Pubblicato il 17/05/2013, 13:33 | Scritto da La Redazione

“LA STORIA SIAMO NOI”: PERCHÉ I POLITICI NON SI OCCUPANO DEL PAESE, INVECE DI FARE INUTILI INTERROGAZIONI PARLAMENTARI SULLA TV?

La scelta editoriale dei vertici Rai di non rinnovare il contratto a Giovanni Minoli, come al solito, non è stata rispettata da politici inetti che si occupano di palinsesti tv invece di risollevare le sorti di questo Paese.

Vivo la vicenda de La storia siamo noi con un certo malessere. Parto con il dire che è uno dei miei programmi preferiti e che Giovanni Minoli è uno dei migliori professionisti della tv pubblica. Fatta questa premessa per fugare ogni dubbio, però, credo che in questa storia ci siano tutti i tratti del malcostume italiano. I fatti: la Rai ha annunciato che il contratto con Giovanni Minoli è scaduto, che il giornalista è in pensione e che quindi non verrà rinnovato. Il programma, invece, rimarrà in Rai gestito da altri. Scelta editoriale condivisibile o meno, soprattutto se la regola della pensione non è applicata a Bruno Vespa e a Piero Angela, ma, ripeto, rispetto la scelta editoriale dell’azienda.

All’annuncio della notizia, com’era successo per Miss Italia (nessuno si scandalizzi per il paragone), è partita la gara tra i politici, di destra e di sinistra, per rilasciare dichiarazioni in difesa del giornalista e della trasmissione, con interrogazioni parlamentari spese come noccioline. Ecco, ciò che mi provoca malessere è questa continua, inutile, dispendiosa, ingerenza della politica nelle scelte del management di Viale Mazzini.

Quando questa pessima abitudine passerà mai?
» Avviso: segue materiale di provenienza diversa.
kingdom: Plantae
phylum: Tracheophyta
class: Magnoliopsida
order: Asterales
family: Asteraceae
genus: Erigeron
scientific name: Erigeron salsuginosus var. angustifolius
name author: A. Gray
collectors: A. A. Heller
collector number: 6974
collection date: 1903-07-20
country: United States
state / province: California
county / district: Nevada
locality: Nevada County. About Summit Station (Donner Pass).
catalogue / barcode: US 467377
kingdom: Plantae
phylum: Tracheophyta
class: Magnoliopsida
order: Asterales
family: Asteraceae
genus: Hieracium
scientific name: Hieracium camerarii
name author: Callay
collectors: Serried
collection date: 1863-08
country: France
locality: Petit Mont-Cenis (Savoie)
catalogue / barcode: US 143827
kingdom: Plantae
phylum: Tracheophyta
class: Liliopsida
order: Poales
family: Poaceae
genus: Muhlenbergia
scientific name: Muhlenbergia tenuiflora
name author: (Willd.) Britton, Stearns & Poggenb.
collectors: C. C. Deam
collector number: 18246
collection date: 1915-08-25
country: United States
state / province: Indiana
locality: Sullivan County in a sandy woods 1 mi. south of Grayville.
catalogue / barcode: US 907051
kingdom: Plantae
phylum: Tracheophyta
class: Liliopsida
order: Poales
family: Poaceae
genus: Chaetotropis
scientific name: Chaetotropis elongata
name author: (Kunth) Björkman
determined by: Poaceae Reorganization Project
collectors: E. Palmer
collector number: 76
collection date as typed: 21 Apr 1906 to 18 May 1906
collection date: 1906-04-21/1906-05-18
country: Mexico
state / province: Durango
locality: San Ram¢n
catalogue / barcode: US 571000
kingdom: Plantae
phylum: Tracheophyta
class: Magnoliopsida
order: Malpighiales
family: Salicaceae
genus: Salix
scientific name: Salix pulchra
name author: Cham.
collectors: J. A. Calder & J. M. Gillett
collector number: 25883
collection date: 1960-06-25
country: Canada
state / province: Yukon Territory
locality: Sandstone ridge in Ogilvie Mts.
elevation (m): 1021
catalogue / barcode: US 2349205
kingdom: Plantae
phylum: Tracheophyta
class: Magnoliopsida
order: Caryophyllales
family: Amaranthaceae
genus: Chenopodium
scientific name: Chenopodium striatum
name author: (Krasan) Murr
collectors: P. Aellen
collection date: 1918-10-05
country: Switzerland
In ogni Paese civile i manager della televisione pubblica vengono scelti in base ai loro meriti professionali e non per tessera di partito, come per esempio capita nella BBC inglese. Non solo, per tutta la durata del loro mandato nessuno si permette di interferire con strumenti parlamentari, anche perché i cittadini inglesi chiederebbero la rimozione dei parlamentari, che perdono tempo e soldi occupandosi di cose che non li compete, come la gestione dei palinsesti televisivi. Alla fine del mandato l’operato di questi manager viene valutato con criteri oggettivi (share, raccolta pubblicitaria, sviluppo editoriale, coerenza con la funzione di servizio pubblico) e solo in caso di bocciatura in base a questi criteri i manager non vengono rinnovati e si cambia. Solo in casi gravi (scandali, corruzione, inadempienze) i vertici sono rimossi dai loro ruoli.

Cosa abbiamo fatto noi di male per non meritarci una gestione del genere? Quante altre inutili interrogazioni parlamentari dovremo subire?